#### WHAT YOU HAVE TO DO
Please retype the data in full and exactly; the pictures are not part of the copy.

#### DATA
★ ★ ★
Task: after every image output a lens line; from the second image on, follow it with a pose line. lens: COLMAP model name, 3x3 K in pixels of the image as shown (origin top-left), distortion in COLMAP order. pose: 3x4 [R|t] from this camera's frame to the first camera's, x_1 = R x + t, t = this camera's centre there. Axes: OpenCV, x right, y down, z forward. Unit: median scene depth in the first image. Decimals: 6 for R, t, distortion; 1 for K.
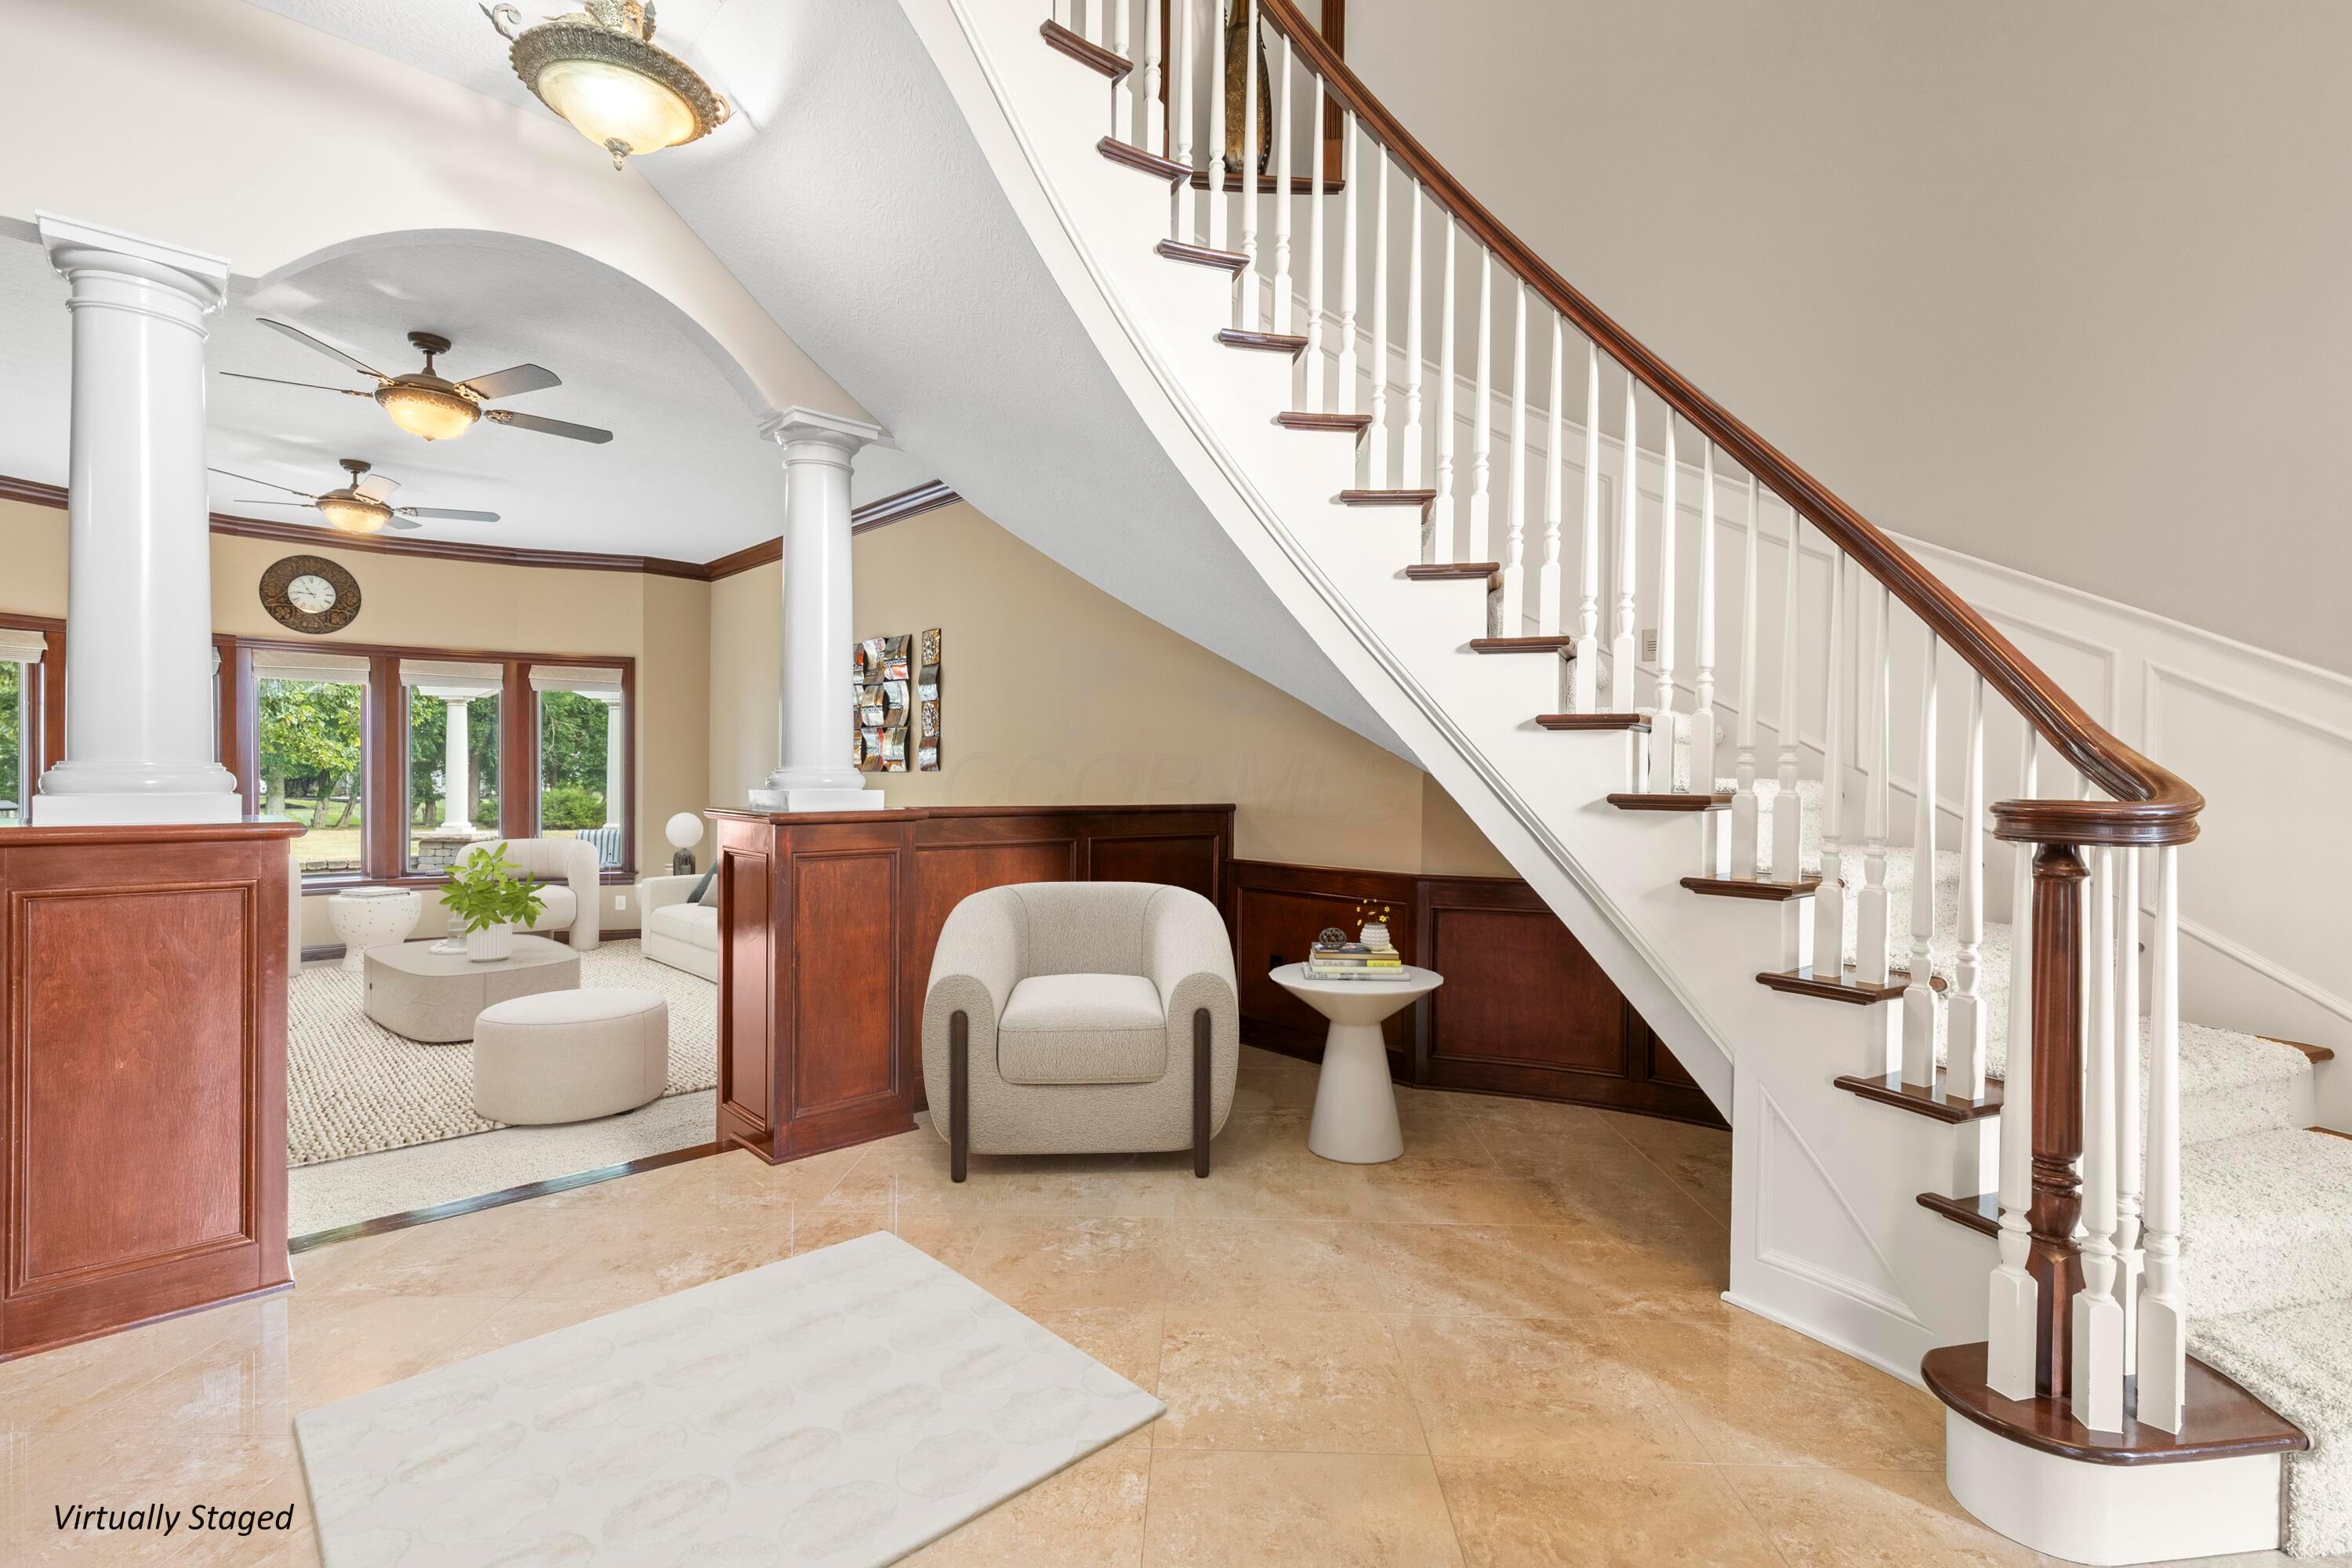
lens RADIAL K [[1057.1, 0, 1175.2], [0, 1057.1, 782.3], [0, 0, 1]] dist [-0.000485, 0.001096]
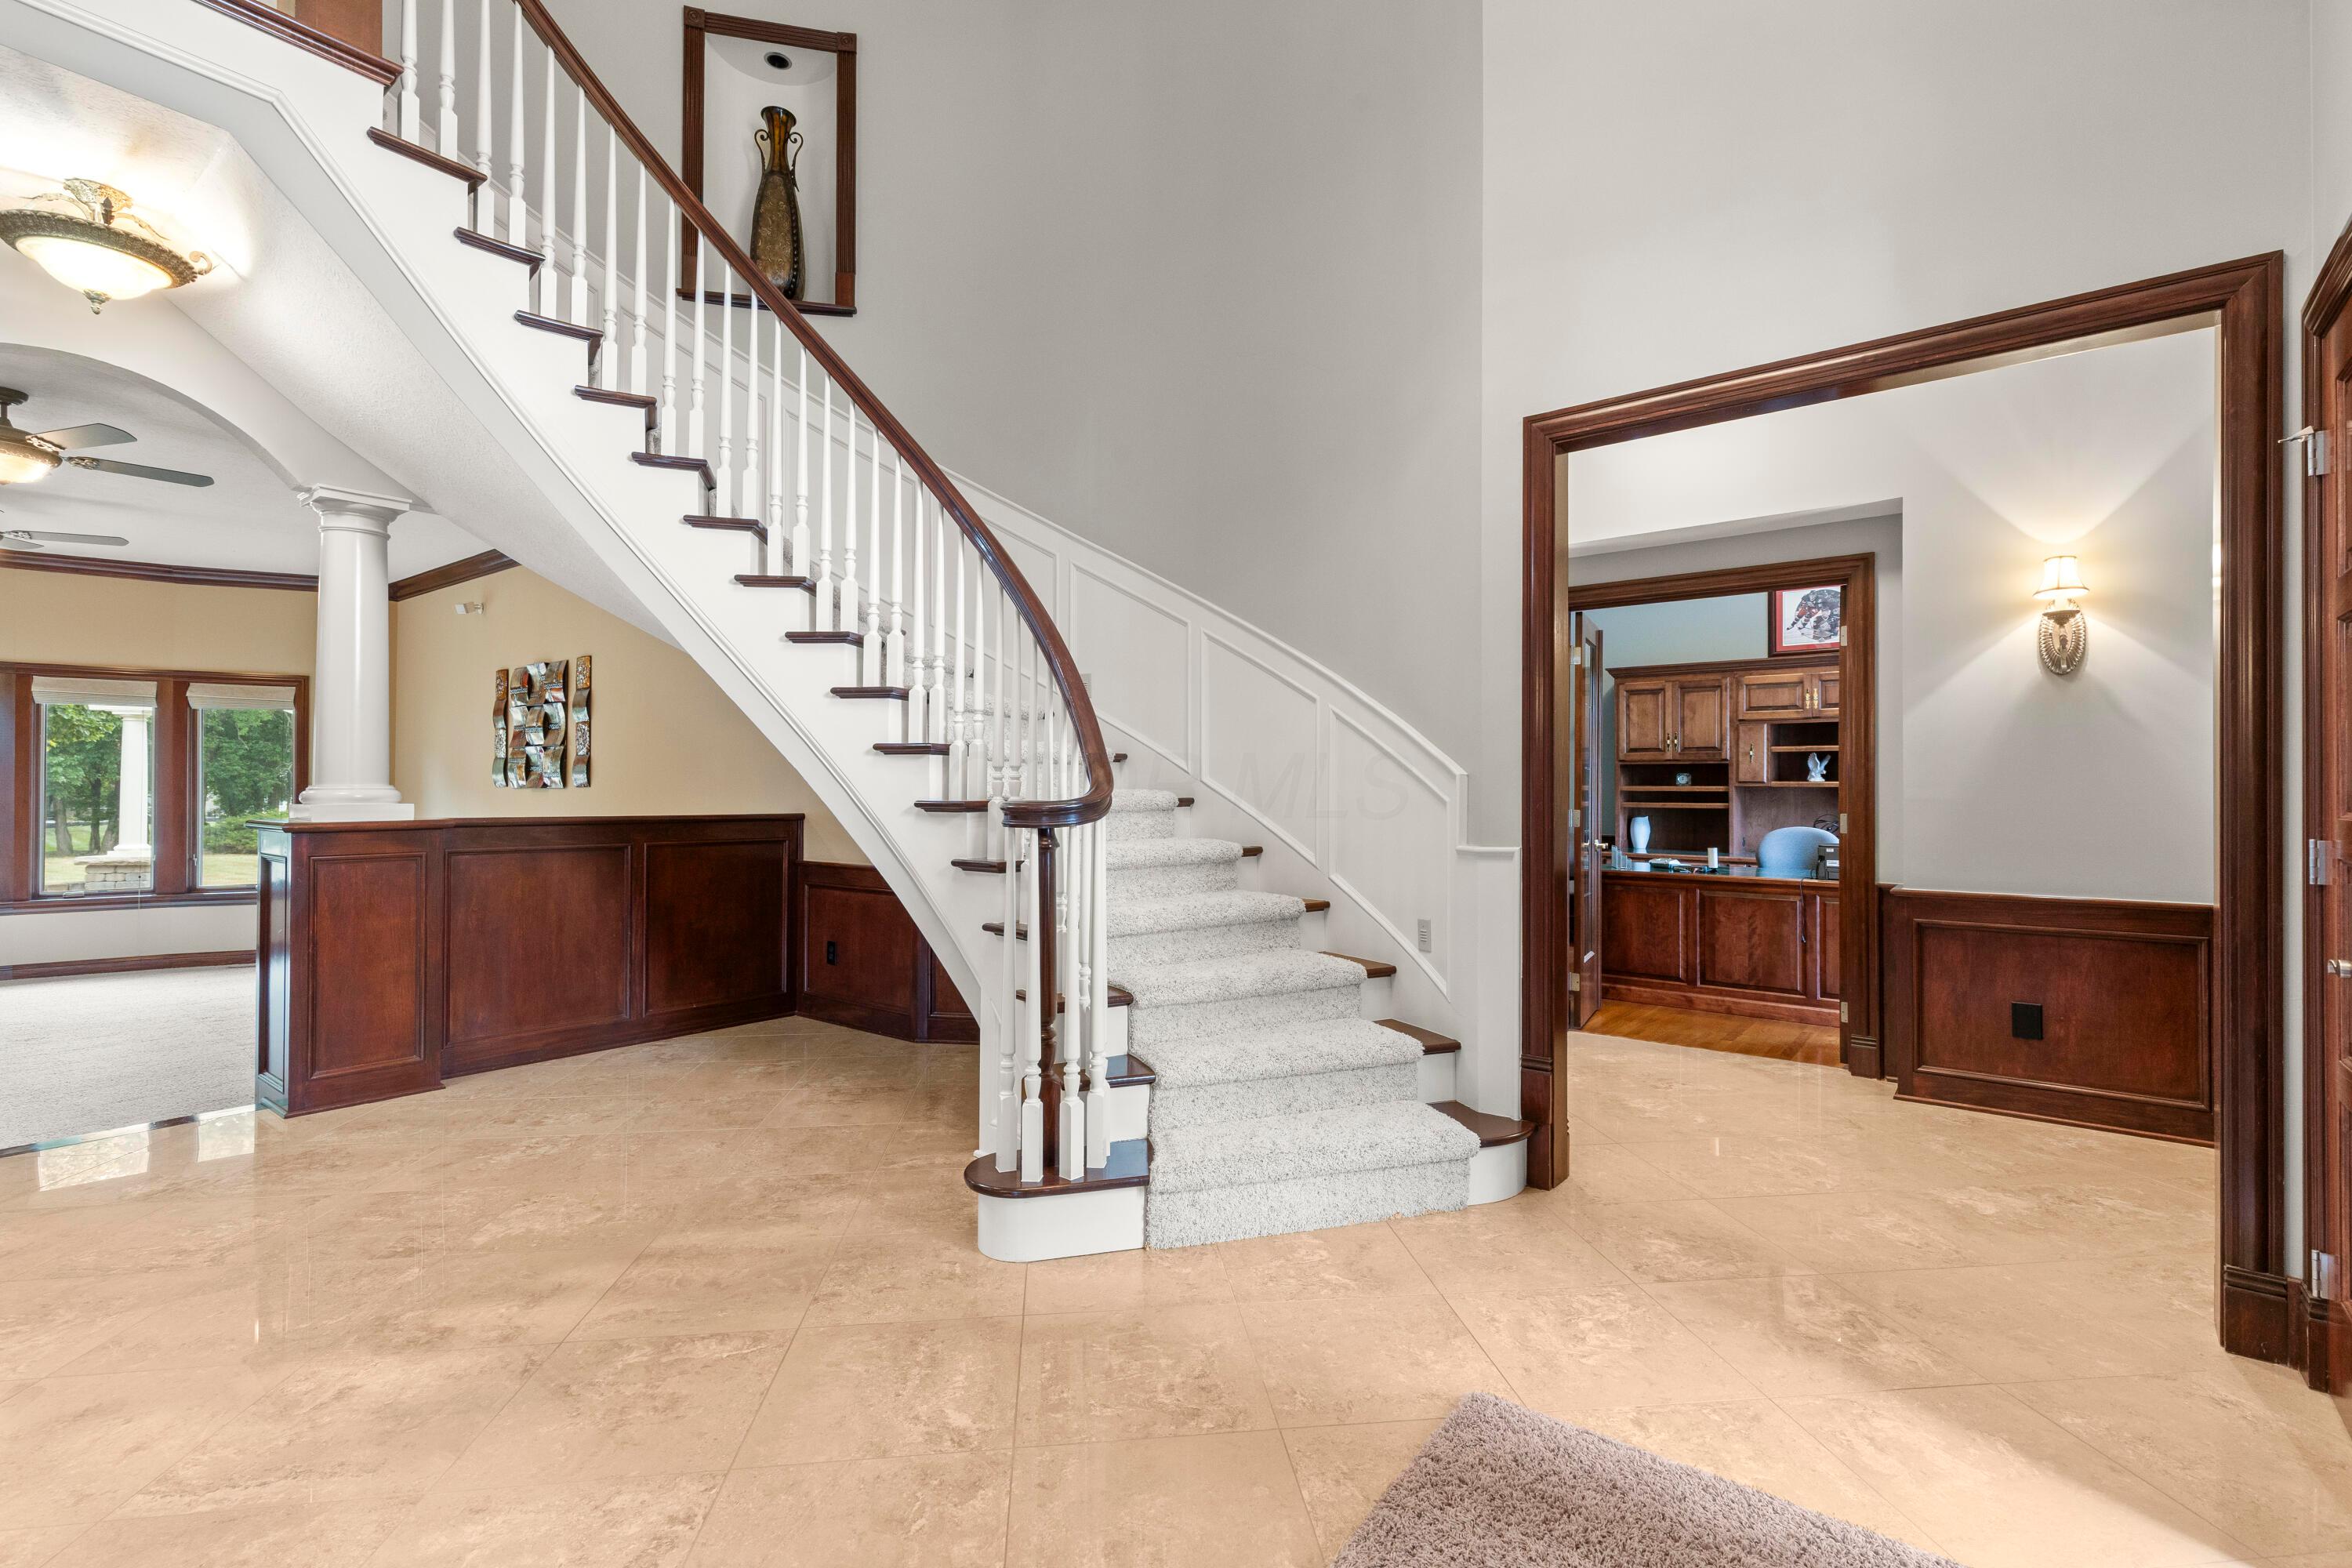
lens RADIAL K [[1057.1, 0, 1175.5], [0, 1057.1, 778.7], [0, 0, 1]] dist [-0.000485, 0.001096]
pose [[0.988054, -0.005674, 0.154003, 0.383412], [0.008181, 0.999844, -0.015650, 0.004367], [-0.153891, 0.016723, 0.987946, -0.305652]]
★ ★ ★
#### WRITTEN RESPONSE
Task: after every image output a lens line; from the second image on, follow it with a pose line. lens: COLMAP model name, 3x3 K in pixels of the image as shown (origin top-left), distortion in COLMAP order. pose: 3x4 [R|t] from this camera's frame to the first camera's, x_1 = R x + t, t = this camera's centre there. Axes: OpenCV, x right, y down, z forward. Unit: median scene depth in the first image. Decimals: 6 for R, t, distortion; 1 for K.
lens RADIAL K [[1057.1, 0, 1175.2], [0, 1057.1, 782.3], [0, 0, 1]] dist [-0.000485, 0.001096]
lens RADIAL K [[1057.1, 0, 1175.5], [0, 1057.1, 778.7], [0, 0, 1]] dist [-0.000485, 0.001096]
pose [[0.988054, -0.005674, 0.154003, 0.383412], [0.008181, 0.999844, -0.015650, 0.004367], [-0.153891, 0.016723, 0.987946, -0.305652]]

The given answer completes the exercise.